## [SOURCE DATA]

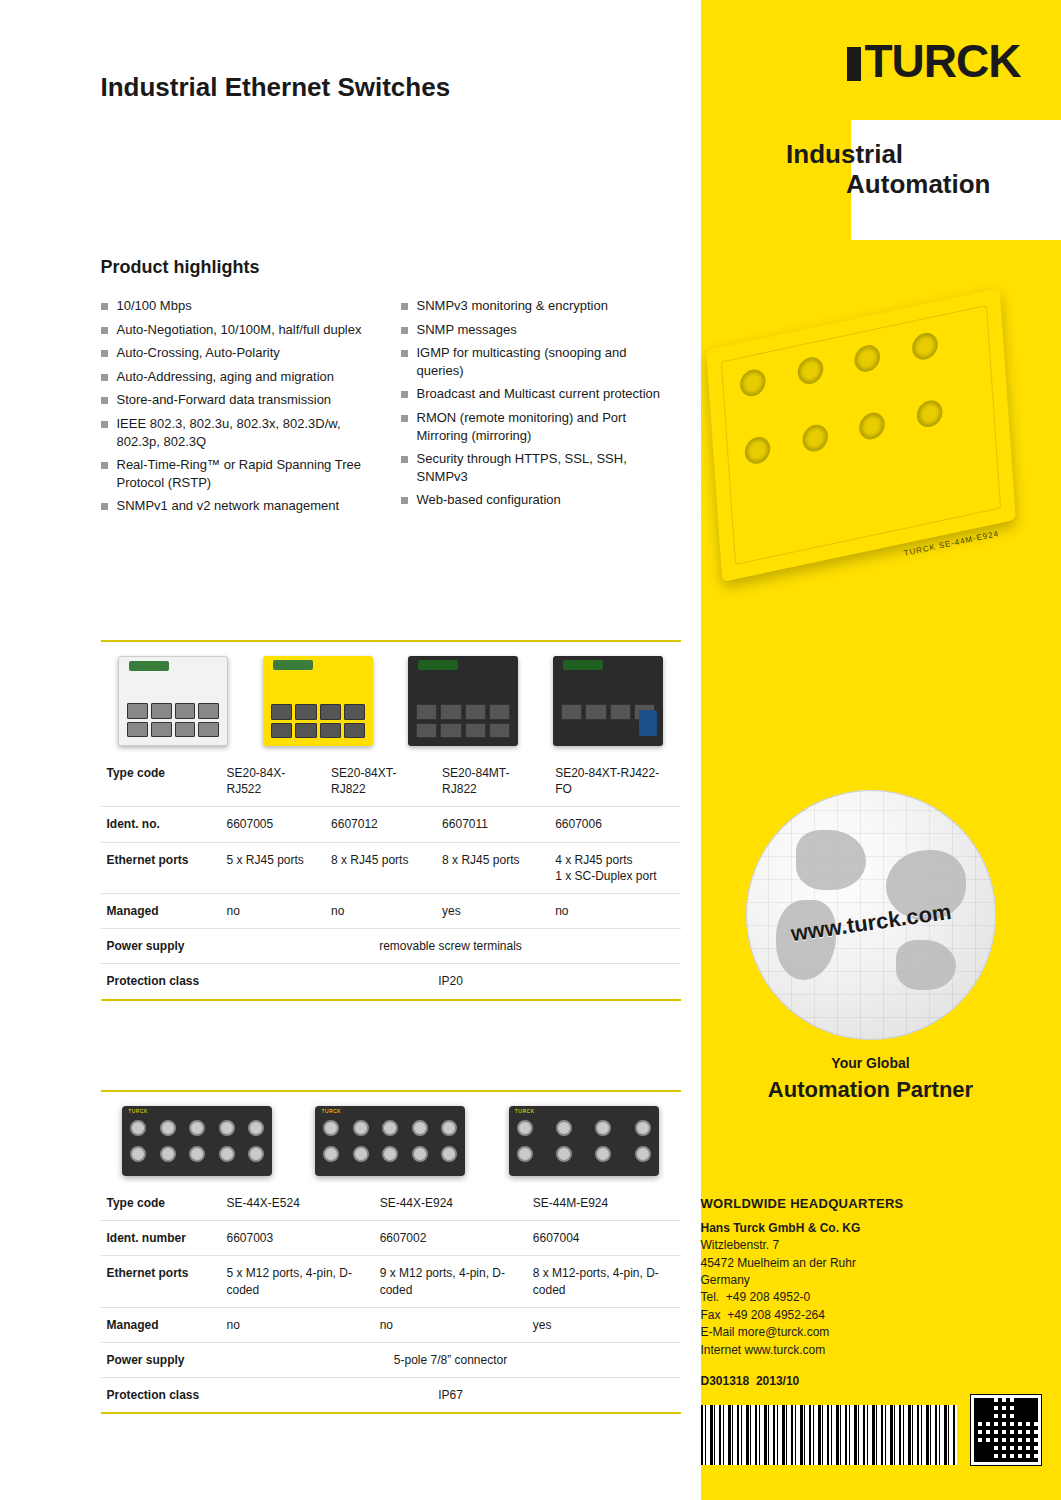TURCK
Industrial Automation
Industrial Ethernet Switches
Product highlights
10/100 Mbps
Auto-Negotiation, 10/100M, half/full duplex
Auto-Crossing, Auto-Polarity
Auto-Addressing, aging and migration
Store-and-Forward data transmission
IEEE 802.3, 802.3u, 802.3x, 802.3D/w, 802.3p, 802.3Q
Real-Time-Ring™ or Rapid Spanning Tree Protocol (RSTP)
SNMPv1 and v2 network management
SNMPv3 monitoring & encryption
SNMP messages
IGMP for multicasting (snooping and queries)
Broadcast and Multicast current protection
RMON (remote monitoring) and Port Mirroring (mirroring)
Security through HTTPS, SSL, SSH, SNMPv3
Web-based configuration
TURCK SE-44M-E924
| Type code | SE20-84X-RJ522 | SE20-84XT-RJ822 | SE20-84MT-RJ822 | SE20-84XT-RJ422-FO |
| Ident. no. | 6607005 | 6607012 | 6607011 | 6607006 |
| Ethernet ports | 5 x RJ45 ports | 8 x RJ45 ports | 8 x RJ45 ports | 4 x RJ45 ports 1 x SC-Duplex port |
| Managed | no | no | yes | no |
| Power supply | removable screw terminals |
| Protection class | IP20 |
TURCK
TURCK
TURCK
| Type code | SE-44X-E524 | SE-44X-E924 | SE-44M-E924 |
| Ident. number | 6607003 | 6607002 | 6607004 |
| Ethernet ports | 5 x M12 ports, 4-pin, D-coded | 9 x M12 ports, 4-pin, D-coded | 8 x M12-ports, 4-pin, D-coded |
| Managed | no | no | yes |
| Power supply | 5-pole 7/8” connector |
| Protection class | IP67 |
www.turck.com
Your Global
Automation Partner
WORLDWIDE HEADQUARTERS
Hans Turck GmbH & Co. KG
Witzlebenstr. 7
45472 Muelheim an der Ruhr
Germany
Tel. +49 208 4952-0
Fax +49 208 4952-264
E-Mail more@turck.com
Internet www.turck.com
D301318 2013/10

## [WORK INSTRUCTION]
Using the data above, return each line that includes the word "Ident".

## [SOLUTION TO THE PROBLEM]
| Ident. no. | 6607005 | 6607012 | 6607011 | 6607006 |
| Ident. number | 6607003 | 6607002 | 6607004 |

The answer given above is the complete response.